WORK TASK: Scan the records below for the word "with". Copy each line where it appears.

[Plain-text document sources]
/---

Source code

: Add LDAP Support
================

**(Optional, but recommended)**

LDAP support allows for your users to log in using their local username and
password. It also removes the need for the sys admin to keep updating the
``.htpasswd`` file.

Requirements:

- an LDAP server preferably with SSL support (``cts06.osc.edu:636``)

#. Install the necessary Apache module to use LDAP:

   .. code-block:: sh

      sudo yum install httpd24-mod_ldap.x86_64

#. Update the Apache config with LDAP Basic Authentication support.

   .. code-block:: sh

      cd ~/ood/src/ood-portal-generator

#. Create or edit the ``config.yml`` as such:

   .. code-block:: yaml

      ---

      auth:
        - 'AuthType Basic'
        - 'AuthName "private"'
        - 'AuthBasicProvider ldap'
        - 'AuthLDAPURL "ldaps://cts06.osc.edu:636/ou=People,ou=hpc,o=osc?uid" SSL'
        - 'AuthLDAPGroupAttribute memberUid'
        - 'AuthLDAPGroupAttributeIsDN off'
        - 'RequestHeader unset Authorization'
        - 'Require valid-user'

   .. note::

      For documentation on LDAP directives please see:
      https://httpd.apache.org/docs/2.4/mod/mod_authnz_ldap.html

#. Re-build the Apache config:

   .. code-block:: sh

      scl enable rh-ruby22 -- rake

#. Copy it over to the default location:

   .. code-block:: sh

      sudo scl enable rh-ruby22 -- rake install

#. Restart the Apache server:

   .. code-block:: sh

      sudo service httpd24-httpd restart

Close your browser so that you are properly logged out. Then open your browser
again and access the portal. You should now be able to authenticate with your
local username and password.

\---

OUTPUT FOR THIS TASK:
- an LDAP server preferably with SSL support (``cts06.osc.edu:636``)
#. Update the Apache config with LDAP Basic Authentication support.
again and access the portal. You should now be able to authenticate with your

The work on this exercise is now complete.